Interesting you bring up the kids. He has 2 boys, which live with her. So u can imagine my brother's angst in all of this. Bad enough you cheat, now this person who you shagged has to be around my kids. He found out his first son wasn't his... she was kind enough to tell this son who was 16 at the time that your father ... really isn't your father. My brother was never going to tell him the truth, because he felt like what's the point all these years later, its still his son in his eyes.


----------



## Chris Taylor

My first impression would be that (a) they belong with each other and (b) they will fail in their marriage.

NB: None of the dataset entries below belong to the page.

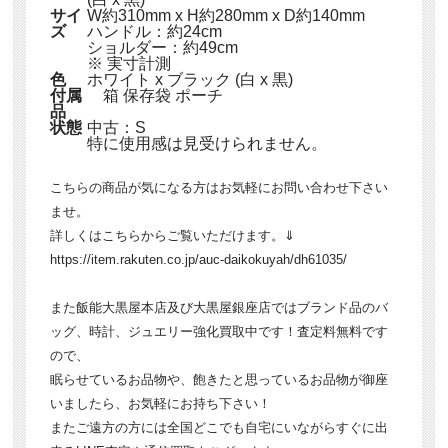
サイ
W約310mm x H約280mm x D約140mm
ズ
ハンドル：約24cm
ショルダー：約49cm
※ 実寸計測
色
ホワイト x ブラック (白 x 黒)
付属
箱 保存袋 ポーチ
品
状態
中古：S
特に使用感は見受けられません。
こちらの商品が気になる方はお気軽にお問い合わせ下さい
ませ。
詳しくはこちらからご覧いただけます。⇓
https://item.rakuten.co.jp/auc-daikokuyah/dh61035/
また飯能大黒屋本店及び大黒屋銀座店ではブランド品のバ
ッグ、時計、ジュエリー強化買取中です！査定料無料です
ので、
眠らせているお品物や、飽きたと思っているお品物が御座
いましたら、お気軽にお持ち下さい！
またご遠方の方には全国どこでも自宅にいながらすぐに出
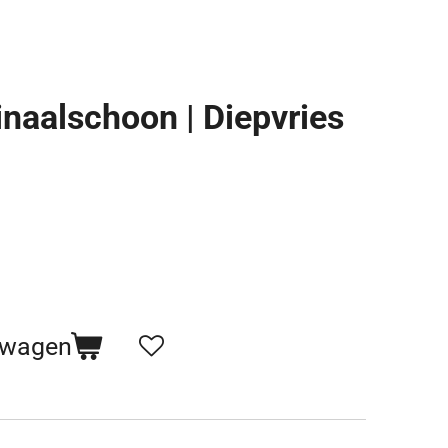
naalschoon | Diepvries
lwagen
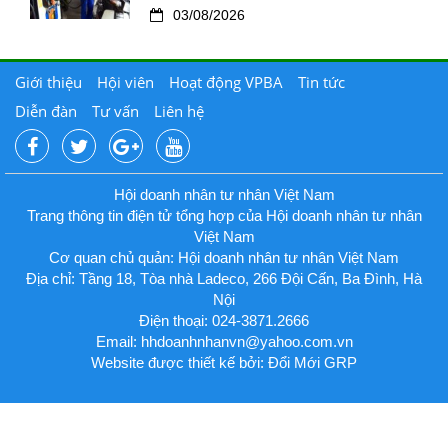
03/08/2026
Giới thiệu
Hội viên
Hoạt động VPBA
Tin tức
Diễn đàn
Tư vấn
Liên hệ
Hội doanh nhân tư nhân Việt Nam
Trang thông tin điện tử tổng hợp của Hội doanh nhân tư nhân
Việt Nam
Cơ quan chủ quản: Hội doanh nhân tư nhân Việt Nam
Địa chỉ: Tầng 18, Tòa nhà Ladeco, 266 Đội Cấn, Ba Đình, Hà
Nội
Điện thoại: 024-3871.2666
Email:
hhdoanhnhanvn@yahoo.com.vn
Website được thiết kế bởi: Đổi Mới GRP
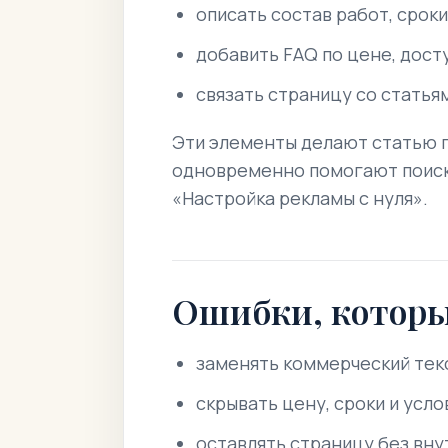
описать состав работ, срок
добавить FAQ по цене, дост
связать страницу со статья
Эти элементы делают статью п
одновременно помогают поиско
«Настройка рекламы с нуля».
Ошибки, котор
заменять коммерческий тек
скрывать цену, сроки и усл
оставлять страницу без вн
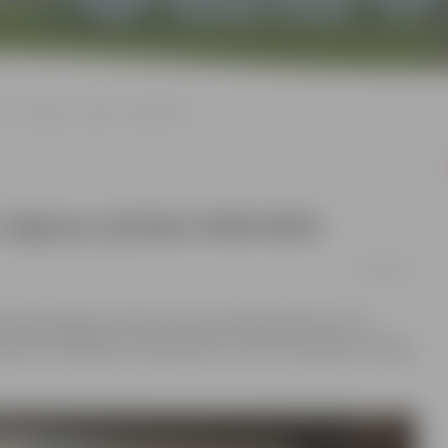
ata Jelgavas pilsētas bibliotēkā
elgavas pilsētas bibliotēkā
25/09/2017
tavā atradīsies Latvijas Tautas Saimes grāmata, kurā
rakstīt novēlējumu, apsveikumu vai savu sapni par Latvijas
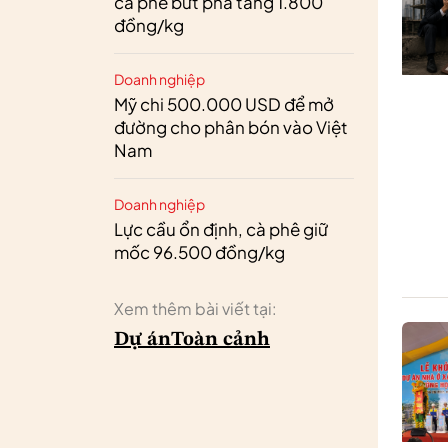
cà phê bứt phá tăng 1.800
đồng/kg
Doanh nghiệp
Mỹ chi 500.000 USD để mở
đường cho phân bón vào Việt
Nam
Doanh nghiệp
Lực cầu ổn định, cà phê giữ
mốc 96.500 đồng/kg
Xem thêm bài viết tại:
Dự án
Toàn cảnh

But then I look at my brother in law. Marriage was in shambles, he had an affair with a woman 14 years younger than him, divorced, got married to the OW and for the past 15 years they have been the perfect couple.

If it's someone who just goes out and cheats because they can (which is the minority of cheaters), then yes, I think a subsequent marriage is doomed. But if it is someone whose marriage is already in deep trouble, I would think that when these people remarry they are looking at marriage with a different perspective and maybe can make it work with the right partner.


----------



## friendly

Rob774 said:


> Interesting you bring up the kids. He has 2 boys, which live with her. So u can imagine my brother's angst in all of this. Bad enough you cheat, now this person who you shagged has to be around my kids. He found out his first son wasn't his... she was kind enough to tell this son who was 16 at the time that your father ... really isn't your father. My brother was never going to tell him the truth, because he felt like what's the point all these years later, its still his son in his eyes.


So bad this woman! She's crazy!
_Posted via Mobile Device_


----------



## Greentea

This woman is..........don't know how to express myself, but I don't have good words to use on her.
How could your bother be so unlucky to find this woman and had been married her for years? He should have felt lucky that he is done with her instead of being sad.


----------



## Affaircare

I think the figure to which Amplexor was referring is that only 3% of executive men who have an affair (say with the secretary at work or a younger woman) ended up leaving their wife and marrying the OW (according to a study by Dr. Jan Halper for the book _Quiet Desperation: The Truth about Successful Men_). Apparently most of them were in it for the "zing" not for commitment. Of the 3% who do marry their OW, one expert in the field estimated that of the cases in his practice, 75% off those marriages end in divorce (according to Frank Pittman's book _Private Lies_).

The point is that yes of course there are some affair marriages that last. It seems statistically reasonable to assume that the reason the affair started in the first place was due to closer Myers-Briggs Personality types, similar Love Languages, etc. But it also seems just as statistically reasonable to at least suspect that the vast majority never make it to marriage and those who do are not very successful because they began the relationship on a foundation of lies. Of those who do last a while, my guess would be that having seen the devastation of divorce once, they don't want to go through that again, so they try a little harder perhaps.


----------